Journal of Nanomedicine & Nanotechnology

PLASENS - Plasmonic nanoparticles for surface-enhanced Raman pesticide sensing inside interparticle hot spots created by dithiols

4^th International Conference on Nanotek & Expo

December 01-03, 2014 DoubleTree by Hilton Hotel San Francisco Airport, USA

S Sanchez-Cortes, J Kubackova, J V Garcia-Ramos and D Jancura

Posters: J Nanomed Nanotechnol

Abstract:

Linear α,ω-dithiols with aliphatic nature have been used in this work as linkers to control the aggregation of silver nanoparticles and to induce the formation of interparticle gaps. The interest of these gaps resides in the well-known fact that when plasmonic surfaces are within a close distance, their plasmon modes couple.

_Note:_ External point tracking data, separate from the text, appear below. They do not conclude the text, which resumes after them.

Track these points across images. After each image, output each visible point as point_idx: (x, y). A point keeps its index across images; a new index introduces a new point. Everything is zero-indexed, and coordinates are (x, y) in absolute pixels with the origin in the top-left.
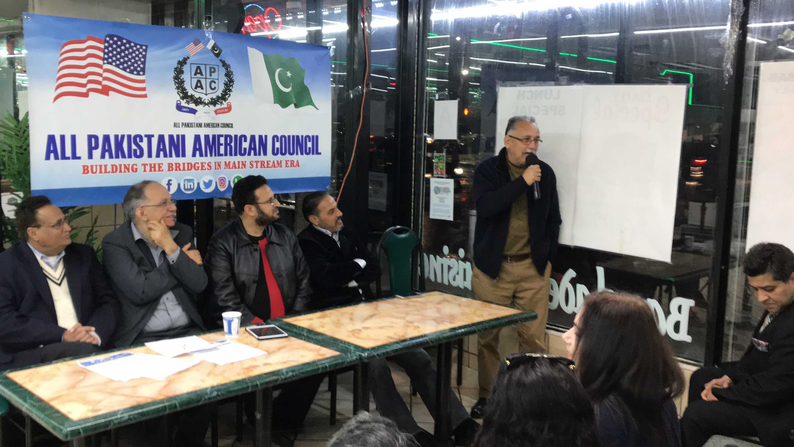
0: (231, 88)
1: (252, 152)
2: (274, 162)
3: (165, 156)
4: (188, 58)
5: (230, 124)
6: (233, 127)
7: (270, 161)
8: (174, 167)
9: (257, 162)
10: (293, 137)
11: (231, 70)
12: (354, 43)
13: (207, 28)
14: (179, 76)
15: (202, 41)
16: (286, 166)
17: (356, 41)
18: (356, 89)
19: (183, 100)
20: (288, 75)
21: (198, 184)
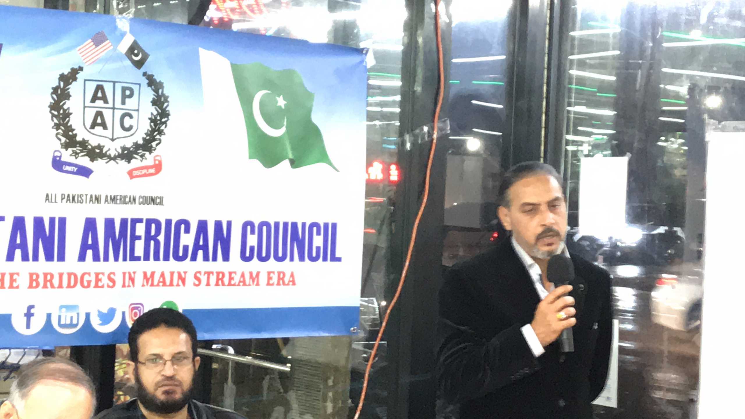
0: (163, 128)
1: (200, 253)
2: (243, 275)
3: (25, 258)
4: (81, 69)
5: (157, 197)
6: (163, 204)
7: (235, 273)
8: (41, 280)
9: (209, 274)
10: (286, 224)
11: (164, 92)
12: (417, 42)
13: (121, 12)
14: (61, 104)
15: (108, 37)
16: (268, 284)
17: (420, 40)
18: (417, 131)
19: (67, 150)
20: (278, 104)
21: (88, 315)
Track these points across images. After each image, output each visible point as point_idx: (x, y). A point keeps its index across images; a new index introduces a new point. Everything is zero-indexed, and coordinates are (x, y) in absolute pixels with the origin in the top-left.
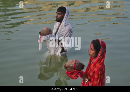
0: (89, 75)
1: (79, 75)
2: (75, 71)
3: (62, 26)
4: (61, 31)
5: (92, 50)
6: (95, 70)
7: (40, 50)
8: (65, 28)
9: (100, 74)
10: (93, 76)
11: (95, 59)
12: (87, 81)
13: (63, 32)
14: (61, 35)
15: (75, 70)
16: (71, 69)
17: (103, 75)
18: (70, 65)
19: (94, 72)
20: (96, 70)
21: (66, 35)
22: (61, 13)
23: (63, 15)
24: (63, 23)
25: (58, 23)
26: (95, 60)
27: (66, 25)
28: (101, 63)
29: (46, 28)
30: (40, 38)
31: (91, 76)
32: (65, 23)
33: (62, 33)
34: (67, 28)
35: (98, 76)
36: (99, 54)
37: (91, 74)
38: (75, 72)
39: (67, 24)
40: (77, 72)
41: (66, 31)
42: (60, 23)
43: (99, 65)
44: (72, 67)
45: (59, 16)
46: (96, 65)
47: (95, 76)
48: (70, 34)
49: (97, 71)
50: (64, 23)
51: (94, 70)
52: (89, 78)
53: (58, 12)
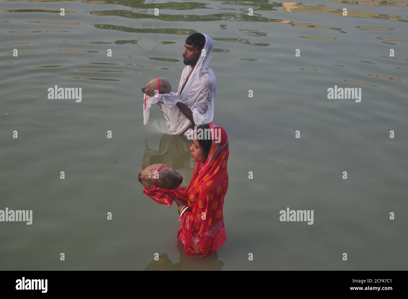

This event affects the electromagnetic field distribution in a manner that a drastic enhancement occurs in the gaps leading to the creation of hot spots. As a result, the optical response of substances situated inside the hot spots is strongly increased, which is highly valuable for their use in surface-enhanced spectroscopies. In this work, the author will present a study of the formation and the characterization of the gaps formed by using dithiols of different lengths, where both thiol groups are connected by a linear aliphatic chain. This characterization was done by using plasmon resonance and transmission electron microscopy (TEM). The Surface-Enhanced Raman Scattering (SERS) technique was employed in the investigation of the adsorption of these dithiols on the metal surface by analyzing key structural spectral markers of the adsorption, metal coordination, orientation, ordering and interfacial packing of these molecules on surfaces of silver and gold NPs. The fingerprint character of SERS spectra, the propensity rules of SERS and the high sensitivity of this technique make this study possible even at the very low concentration of dithiols sufficient to induce the NPs linking. Dithiol-linked nanoparticles were employed as sensors in the detection of the pesticides aldrin, dieldrin, endosulfan and linden at very low concentrations, taking advantage of the high affinity of these pollutants for aliphatic-like membranes. The sensing ability of these substrates was optimized by varying the surface coverage of dithiols. Finally, the adsorption of pesticides on the functionalized metal surfaces was studied by obtaining the adsorption isotherms, which provided the affinity constant and the linearity curve to relate the SERS intensity to the pollutant concentration. According to the results, the functionalization with dithiols induces the formation of chain-like aggregates where the hot spots are localized in the interparticle gaps induced by the multi-layered adsorption of dithiols, which in turn are able to link the pesticide molecules.